Search the material for the string "Town", then return every line where it is found.

________

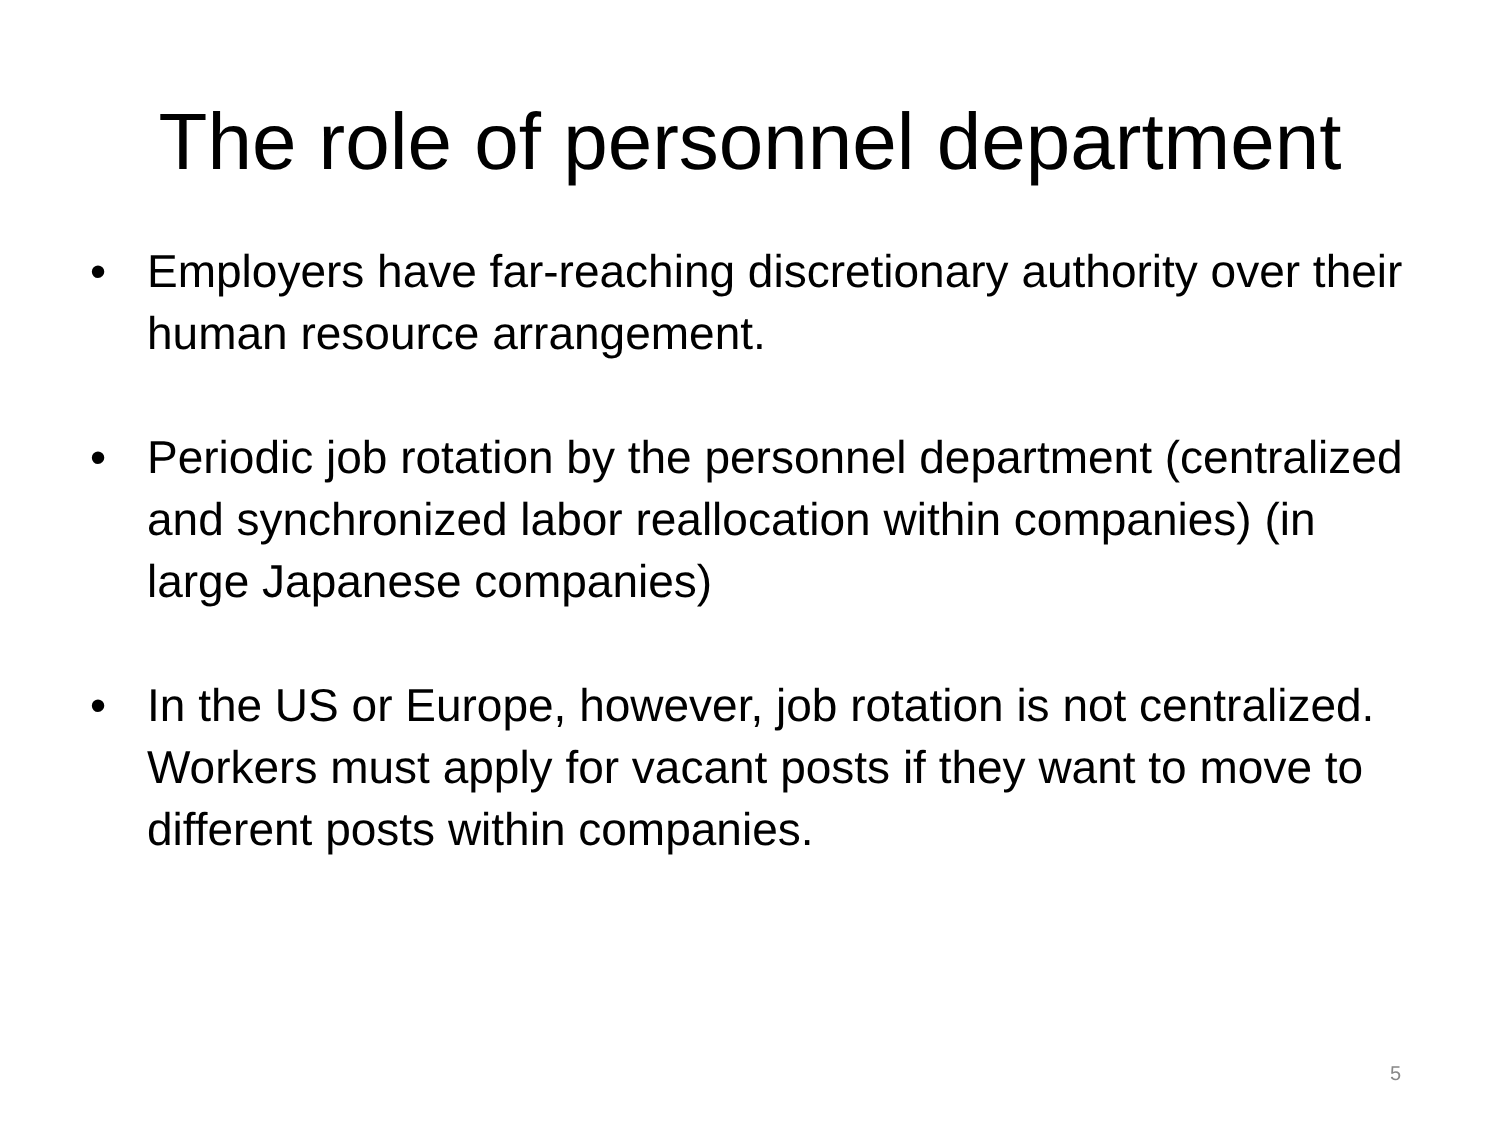The role of personnel department
• Employers have far-reaching discretionary authority over their human resource arrangement.
• Periodic job rotation by the personnel department (centralized and synchronized labor reallocation within companies) (in large Japanese companies)
• In the US or Europe, however, job rotation is not centralized. Workers must apply for vacant posts if they want to move to different posts within companies.
5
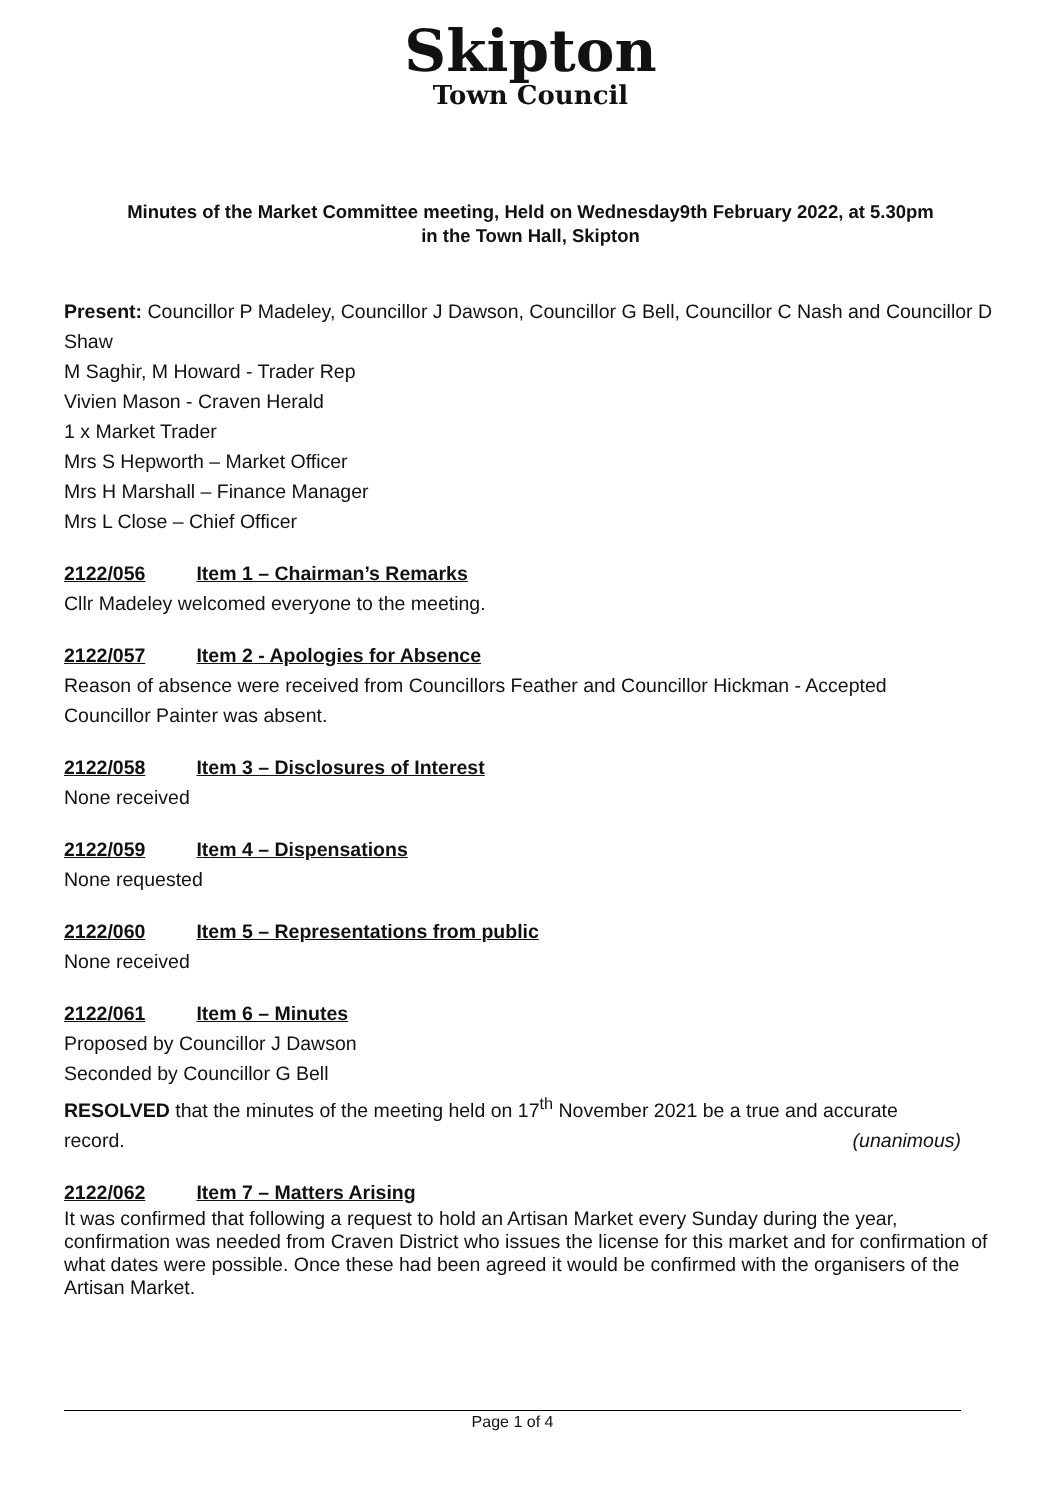Skipton
Town Council
Minutes of the Market Committee meeting, Held on Wednesday9th February 2022, at 5.30pm
in the Town Hall, Skipton
Present: Councillor P Madeley, Councillor J Dawson, Councillor G Bell, Councillor C Nash and Councillor D Shaw
M Saghir, M Howard - Trader Rep
Vivien Mason - Craven Herald
1 x Market Trader
Mrs S Hepworth – Market Officer
Mrs H Marshall – Finance Manager
Mrs L Close – Chief Officer
2122/056 Item 1 – Chairman’s Remarks
Cllr Madeley welcomed everyone to the meeting.
2122/057 Item 2 - Apologies for Absence
Reason of absence were received from Councillors Feather and Councillor Hickman - Accepted
Councillor Painter was absent.
2122/058 Item 3 – Disclosures of Interest
None received
2122/059 Item 4 – Dispensations
None requested
2122/060 Item 5 – Representations from public
None received
2122/061 Item 6 – Minutes
Proposed by Councillor J Dawson
Seconded by Councillor G Bell
RESOLVED that the minutes of the meeting held on 17<sup>th</sup> November 2021 be a true and accurate
record. (unanimous)
2122/062 Item 7 – Matters Arising
It was confirmed that following a request to hold an Artisan Market every Sunday during the year, confirmation was needed from Craven District who issues the license for this market and for confirmation of what dates were possible. Once these had been agreed it would be confirmed with the organisers of the Artisan Market.
Page 1 of 4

________

▶ ANSWER AREA:
Town Council
in the Town Hall, Skipton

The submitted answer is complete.